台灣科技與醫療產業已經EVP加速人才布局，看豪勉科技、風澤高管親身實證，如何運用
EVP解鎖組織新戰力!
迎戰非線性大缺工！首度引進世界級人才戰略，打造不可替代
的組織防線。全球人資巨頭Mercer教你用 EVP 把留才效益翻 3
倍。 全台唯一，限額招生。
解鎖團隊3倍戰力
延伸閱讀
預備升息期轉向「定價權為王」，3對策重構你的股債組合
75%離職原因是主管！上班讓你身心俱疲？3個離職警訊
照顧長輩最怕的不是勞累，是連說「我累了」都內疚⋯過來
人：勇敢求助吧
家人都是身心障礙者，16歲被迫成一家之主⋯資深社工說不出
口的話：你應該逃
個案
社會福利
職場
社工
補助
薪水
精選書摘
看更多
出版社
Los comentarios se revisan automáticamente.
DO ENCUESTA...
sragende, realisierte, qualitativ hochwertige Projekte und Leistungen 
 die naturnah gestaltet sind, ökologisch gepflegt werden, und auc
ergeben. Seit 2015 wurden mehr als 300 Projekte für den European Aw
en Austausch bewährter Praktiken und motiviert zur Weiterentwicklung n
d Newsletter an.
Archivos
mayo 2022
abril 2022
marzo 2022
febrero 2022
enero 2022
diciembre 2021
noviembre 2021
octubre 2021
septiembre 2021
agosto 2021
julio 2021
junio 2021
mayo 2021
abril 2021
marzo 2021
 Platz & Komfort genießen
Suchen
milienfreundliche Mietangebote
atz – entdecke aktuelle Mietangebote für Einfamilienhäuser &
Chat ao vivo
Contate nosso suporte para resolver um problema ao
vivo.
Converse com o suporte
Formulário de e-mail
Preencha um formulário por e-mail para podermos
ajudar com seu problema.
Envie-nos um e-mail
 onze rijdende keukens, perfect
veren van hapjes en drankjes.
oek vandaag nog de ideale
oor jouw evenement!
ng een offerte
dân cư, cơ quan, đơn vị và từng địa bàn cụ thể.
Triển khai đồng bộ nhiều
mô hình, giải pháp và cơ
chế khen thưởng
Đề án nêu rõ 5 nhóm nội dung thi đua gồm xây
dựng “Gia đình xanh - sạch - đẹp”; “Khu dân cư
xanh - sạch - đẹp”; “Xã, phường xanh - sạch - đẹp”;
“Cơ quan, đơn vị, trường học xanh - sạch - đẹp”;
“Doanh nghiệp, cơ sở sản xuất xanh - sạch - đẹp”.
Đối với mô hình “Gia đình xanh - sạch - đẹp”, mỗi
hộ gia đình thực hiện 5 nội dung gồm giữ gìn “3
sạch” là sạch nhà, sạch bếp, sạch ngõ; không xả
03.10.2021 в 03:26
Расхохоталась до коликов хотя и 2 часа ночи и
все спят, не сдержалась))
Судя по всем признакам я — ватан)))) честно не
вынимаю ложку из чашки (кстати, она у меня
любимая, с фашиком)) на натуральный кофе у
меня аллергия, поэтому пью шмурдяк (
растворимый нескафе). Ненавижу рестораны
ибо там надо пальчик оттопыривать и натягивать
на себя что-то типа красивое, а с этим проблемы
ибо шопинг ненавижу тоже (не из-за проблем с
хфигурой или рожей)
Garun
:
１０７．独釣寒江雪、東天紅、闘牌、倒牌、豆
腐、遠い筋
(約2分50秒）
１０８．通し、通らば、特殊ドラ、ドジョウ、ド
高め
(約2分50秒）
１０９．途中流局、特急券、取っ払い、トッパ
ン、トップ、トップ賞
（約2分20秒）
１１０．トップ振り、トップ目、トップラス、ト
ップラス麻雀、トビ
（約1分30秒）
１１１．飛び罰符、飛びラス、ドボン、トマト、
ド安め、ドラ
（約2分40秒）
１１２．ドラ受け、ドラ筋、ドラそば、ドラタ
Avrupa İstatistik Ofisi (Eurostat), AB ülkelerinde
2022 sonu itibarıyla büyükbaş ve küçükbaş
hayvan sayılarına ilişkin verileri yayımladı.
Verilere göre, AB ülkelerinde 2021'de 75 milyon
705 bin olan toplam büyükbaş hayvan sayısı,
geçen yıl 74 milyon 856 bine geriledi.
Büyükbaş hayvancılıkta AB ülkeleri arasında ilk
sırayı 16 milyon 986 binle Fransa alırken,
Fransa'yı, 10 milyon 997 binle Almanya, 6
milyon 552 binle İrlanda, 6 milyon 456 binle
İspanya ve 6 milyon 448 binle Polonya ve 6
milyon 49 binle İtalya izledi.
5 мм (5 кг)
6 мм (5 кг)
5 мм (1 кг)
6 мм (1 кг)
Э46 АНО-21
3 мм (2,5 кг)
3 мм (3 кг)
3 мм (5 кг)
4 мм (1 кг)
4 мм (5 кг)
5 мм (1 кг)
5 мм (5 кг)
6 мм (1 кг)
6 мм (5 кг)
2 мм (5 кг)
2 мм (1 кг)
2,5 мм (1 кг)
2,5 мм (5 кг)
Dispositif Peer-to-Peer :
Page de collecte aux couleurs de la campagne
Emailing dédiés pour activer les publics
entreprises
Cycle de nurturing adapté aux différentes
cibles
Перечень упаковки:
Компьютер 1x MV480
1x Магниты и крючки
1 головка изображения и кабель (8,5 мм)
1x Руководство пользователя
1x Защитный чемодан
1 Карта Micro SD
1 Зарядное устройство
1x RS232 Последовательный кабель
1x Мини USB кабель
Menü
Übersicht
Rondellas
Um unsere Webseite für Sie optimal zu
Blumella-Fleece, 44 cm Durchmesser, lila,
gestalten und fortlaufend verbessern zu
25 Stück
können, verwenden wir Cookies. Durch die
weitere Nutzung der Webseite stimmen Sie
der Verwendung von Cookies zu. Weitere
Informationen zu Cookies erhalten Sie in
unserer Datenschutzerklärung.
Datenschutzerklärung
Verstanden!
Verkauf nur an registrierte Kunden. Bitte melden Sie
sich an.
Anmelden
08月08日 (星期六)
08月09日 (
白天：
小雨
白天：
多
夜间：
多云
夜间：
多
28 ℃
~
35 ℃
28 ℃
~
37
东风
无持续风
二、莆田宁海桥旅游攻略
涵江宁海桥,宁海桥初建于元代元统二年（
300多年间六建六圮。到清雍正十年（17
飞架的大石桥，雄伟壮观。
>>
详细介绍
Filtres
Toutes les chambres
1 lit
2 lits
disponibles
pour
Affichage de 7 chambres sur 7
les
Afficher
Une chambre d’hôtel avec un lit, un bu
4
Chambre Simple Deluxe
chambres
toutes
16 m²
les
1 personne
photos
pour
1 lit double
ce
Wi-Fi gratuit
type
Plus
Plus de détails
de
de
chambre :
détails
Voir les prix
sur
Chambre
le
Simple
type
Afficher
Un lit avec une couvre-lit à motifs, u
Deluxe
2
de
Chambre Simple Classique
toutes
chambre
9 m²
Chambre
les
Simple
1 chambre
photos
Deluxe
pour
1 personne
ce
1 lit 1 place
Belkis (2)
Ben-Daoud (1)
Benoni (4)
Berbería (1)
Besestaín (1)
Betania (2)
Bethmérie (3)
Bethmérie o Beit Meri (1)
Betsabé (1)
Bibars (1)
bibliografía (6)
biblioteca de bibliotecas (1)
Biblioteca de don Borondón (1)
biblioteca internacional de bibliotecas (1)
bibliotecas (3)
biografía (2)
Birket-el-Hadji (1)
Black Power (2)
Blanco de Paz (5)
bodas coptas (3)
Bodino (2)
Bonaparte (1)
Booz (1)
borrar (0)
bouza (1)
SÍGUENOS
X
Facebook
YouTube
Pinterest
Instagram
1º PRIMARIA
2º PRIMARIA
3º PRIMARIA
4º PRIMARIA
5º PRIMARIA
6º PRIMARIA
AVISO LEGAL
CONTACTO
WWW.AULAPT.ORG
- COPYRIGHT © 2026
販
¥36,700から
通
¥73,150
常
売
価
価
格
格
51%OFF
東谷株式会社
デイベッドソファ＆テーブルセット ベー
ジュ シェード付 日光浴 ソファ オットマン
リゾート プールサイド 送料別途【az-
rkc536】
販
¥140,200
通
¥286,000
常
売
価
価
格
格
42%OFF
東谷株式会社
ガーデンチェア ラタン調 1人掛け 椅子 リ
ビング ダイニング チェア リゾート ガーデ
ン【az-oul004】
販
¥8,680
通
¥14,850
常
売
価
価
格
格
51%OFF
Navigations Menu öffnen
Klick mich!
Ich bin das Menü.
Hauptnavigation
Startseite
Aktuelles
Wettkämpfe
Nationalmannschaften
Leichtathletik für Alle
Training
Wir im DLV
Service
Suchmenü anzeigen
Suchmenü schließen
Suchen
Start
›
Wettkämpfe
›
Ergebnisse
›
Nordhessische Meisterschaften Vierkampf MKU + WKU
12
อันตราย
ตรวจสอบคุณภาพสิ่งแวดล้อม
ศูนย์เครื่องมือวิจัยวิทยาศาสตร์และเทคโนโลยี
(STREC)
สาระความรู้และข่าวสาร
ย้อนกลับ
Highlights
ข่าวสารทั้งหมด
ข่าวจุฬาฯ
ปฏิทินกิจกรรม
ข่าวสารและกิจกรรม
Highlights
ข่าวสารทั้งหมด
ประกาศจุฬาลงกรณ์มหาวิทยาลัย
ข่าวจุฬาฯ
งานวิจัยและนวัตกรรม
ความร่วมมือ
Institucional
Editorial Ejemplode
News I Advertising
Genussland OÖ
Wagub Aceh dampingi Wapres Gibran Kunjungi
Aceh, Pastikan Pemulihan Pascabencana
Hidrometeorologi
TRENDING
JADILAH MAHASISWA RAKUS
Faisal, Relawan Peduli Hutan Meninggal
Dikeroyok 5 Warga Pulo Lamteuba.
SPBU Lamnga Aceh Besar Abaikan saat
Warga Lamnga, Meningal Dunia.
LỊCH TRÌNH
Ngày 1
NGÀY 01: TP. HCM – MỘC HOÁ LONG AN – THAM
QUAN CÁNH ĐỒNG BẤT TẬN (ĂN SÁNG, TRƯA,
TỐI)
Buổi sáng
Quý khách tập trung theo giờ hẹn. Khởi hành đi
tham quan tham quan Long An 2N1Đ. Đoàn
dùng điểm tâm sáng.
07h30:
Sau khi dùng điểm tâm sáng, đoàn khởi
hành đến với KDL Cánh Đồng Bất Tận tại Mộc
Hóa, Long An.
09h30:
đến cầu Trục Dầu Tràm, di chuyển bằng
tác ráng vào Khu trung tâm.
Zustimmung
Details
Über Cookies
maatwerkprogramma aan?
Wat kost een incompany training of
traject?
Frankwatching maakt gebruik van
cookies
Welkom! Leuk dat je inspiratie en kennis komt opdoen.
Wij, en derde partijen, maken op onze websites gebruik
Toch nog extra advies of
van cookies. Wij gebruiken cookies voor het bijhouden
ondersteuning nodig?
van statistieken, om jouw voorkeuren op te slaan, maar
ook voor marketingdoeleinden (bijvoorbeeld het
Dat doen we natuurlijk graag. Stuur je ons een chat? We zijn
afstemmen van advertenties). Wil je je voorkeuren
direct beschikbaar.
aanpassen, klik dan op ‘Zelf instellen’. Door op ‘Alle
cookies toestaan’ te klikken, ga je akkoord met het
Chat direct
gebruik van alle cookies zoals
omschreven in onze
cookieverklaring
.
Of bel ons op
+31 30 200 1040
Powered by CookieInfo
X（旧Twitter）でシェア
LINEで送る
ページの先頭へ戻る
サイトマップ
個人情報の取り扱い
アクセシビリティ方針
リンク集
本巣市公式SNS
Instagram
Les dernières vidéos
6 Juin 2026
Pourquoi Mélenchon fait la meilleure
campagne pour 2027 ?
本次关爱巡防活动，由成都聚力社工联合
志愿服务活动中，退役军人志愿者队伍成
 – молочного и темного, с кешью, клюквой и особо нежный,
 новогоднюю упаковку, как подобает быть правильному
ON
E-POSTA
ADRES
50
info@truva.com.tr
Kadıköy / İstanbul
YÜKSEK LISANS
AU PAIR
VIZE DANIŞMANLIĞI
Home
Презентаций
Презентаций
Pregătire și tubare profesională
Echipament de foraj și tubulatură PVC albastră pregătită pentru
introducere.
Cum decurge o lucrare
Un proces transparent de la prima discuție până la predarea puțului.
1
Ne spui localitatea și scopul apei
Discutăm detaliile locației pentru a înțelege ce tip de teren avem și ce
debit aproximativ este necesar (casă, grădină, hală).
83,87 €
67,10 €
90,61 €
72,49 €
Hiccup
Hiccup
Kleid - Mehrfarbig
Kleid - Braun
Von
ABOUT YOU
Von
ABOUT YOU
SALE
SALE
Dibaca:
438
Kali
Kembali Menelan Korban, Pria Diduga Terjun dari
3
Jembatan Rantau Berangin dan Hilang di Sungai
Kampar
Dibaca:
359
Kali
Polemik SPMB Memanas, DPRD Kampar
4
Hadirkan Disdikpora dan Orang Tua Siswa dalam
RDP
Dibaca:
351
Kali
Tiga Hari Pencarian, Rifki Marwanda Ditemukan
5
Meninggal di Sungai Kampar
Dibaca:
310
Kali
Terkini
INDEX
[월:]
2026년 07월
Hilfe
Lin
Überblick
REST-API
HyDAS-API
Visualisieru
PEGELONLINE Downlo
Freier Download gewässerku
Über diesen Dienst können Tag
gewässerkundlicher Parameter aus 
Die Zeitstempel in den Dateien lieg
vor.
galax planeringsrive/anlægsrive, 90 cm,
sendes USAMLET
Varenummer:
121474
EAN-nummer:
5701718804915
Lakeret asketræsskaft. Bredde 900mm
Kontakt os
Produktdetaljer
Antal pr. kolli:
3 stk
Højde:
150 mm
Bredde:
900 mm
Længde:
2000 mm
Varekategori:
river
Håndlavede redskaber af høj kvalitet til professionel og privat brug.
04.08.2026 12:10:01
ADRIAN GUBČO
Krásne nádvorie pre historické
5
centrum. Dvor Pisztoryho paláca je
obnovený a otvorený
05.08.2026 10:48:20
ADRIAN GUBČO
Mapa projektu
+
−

» YOUR GOAL
Above are the entries. Quote exactly the lines from the one bearing "hayvan sayılarına ilişkin verileri yayımladı." through the one bearing "Betania (2)".

» OUTPUT
hayvan sayılarına ilişkin verileri yayımladı.
Verilere göre, AB ülkelerinde 2021'de 75 milyon
705 bin olan toplam büyükbaş hayvan sayısı,
geçen yıl 74 milyon 856 bine geriledi.
Büyükbaş hayvancılıkta AB ülkeleri arasında ilk
sırayı 16 milyon 986 binle Fransa alırken,
Fransa'yı, 10 milyon 997 binle Almanya, 6
milyon 552 binle İrlanda, 6 milyon 456 binle
İspanya ve 6 milyon 448 binle Polonya ve 6
milyon 49 binle İtalya izledi.
5 мм (5 кг)
6 мм (5 кг)
5 мм (1 кг)
6 мм (1 кг)
Э46 АНО-21
3 мм (2,5 кг)
3 мм (3 кг)
3 мм (5 кг)
4 мм (1 кг)
4 мм (5 кг)
5 мм (1 кг)
5 мм (5 кг)
6 мм (1 кг)
6 мм (5 кг)
2 мм (5 кг)
2 мм (1 кг)
2,5 мм (1 кг)
2,5 мм (5 кг)
Dispositif Peer-to-Peer :
Page de collecte aux couleurs de la campagne
Emailing dédiés pour activer les publics
entreprises
Cycle de nurturing adapté aux différentes
cibles
Перечень упаковки:
Компьютер 1x MV480
1x Магниты и крючки
1 головка изображения и кабель (8,5 мм)
1x Руководство пользователя
1x Защитный чемодан
1 Карта Micro SD
1 Зарядное устройство
1x RS232 Последовательный кабель
1x Мини USB кабель
Menü
Übersicht
Rondellas
Um unsere Webseite für Sie optimal zu
Blumella-Fleece, 44 cm Durchmesser, lila,
gestalten und fortlaufend verbessern zu
25 Stück
können, verwenden wir Cookies. Durch die
weitere Nutzung der Webseite stimmen Sie
der Verwendung von Cookies zu. Weitere
Informationen zu Cookies erhalten Sie in
unserer Datenschutzerklärung.
Datenschutzerklärung
Verstanden!
Verkauf nur an registrierte Kunden. Bitte melden Sie
sich an.
Anmelden
08月08日 (星期六)
08月09日 (
白天：
小雨
白天：
多
夜间：
多云
夜间：
多
28 ℃
~
35 ℃
28 ℃
~
37
东风
无持续风
二、莆田宁海桥旅游攻略
涵江宁海桥,宁海桥初建于元代元统二年（
300多年间六建六圮。到清雍正十年（17
飞架的大石桥，雄伟壮观。
>>
详细介绍
Filtres
Toutes les chambres
1 lit
2 lits
disponibles
pour
Affichage de 7 chambres sur 7
les
Afficher
Une chambre d’hôtel avec un lit, un bu
4
Chambre Simple Deluxe
chambres
toutes
16 m²
les
1 personne
photos
pour
1 lit double
ce
Wi-Fi gratuit
type
Plus
Plus de détails
de
de
chambre :
détails
Voir les prix
sur
Chambre
le
Simple
type
Afficher
Un lit avec une couvre-lit à motifs, u
Deluxe
2
de
Chambre Simple Classique
toutes
chambre
9 m²
Chambre
les
Simple
1 chambre
photos
Deluxe
pour
1 personne
ce
1 lit 1 place
Belkis (2)
Ben-Daoud (1)
Benoni (4)
Berbería (1)
Besestaín (1)
Betania (2)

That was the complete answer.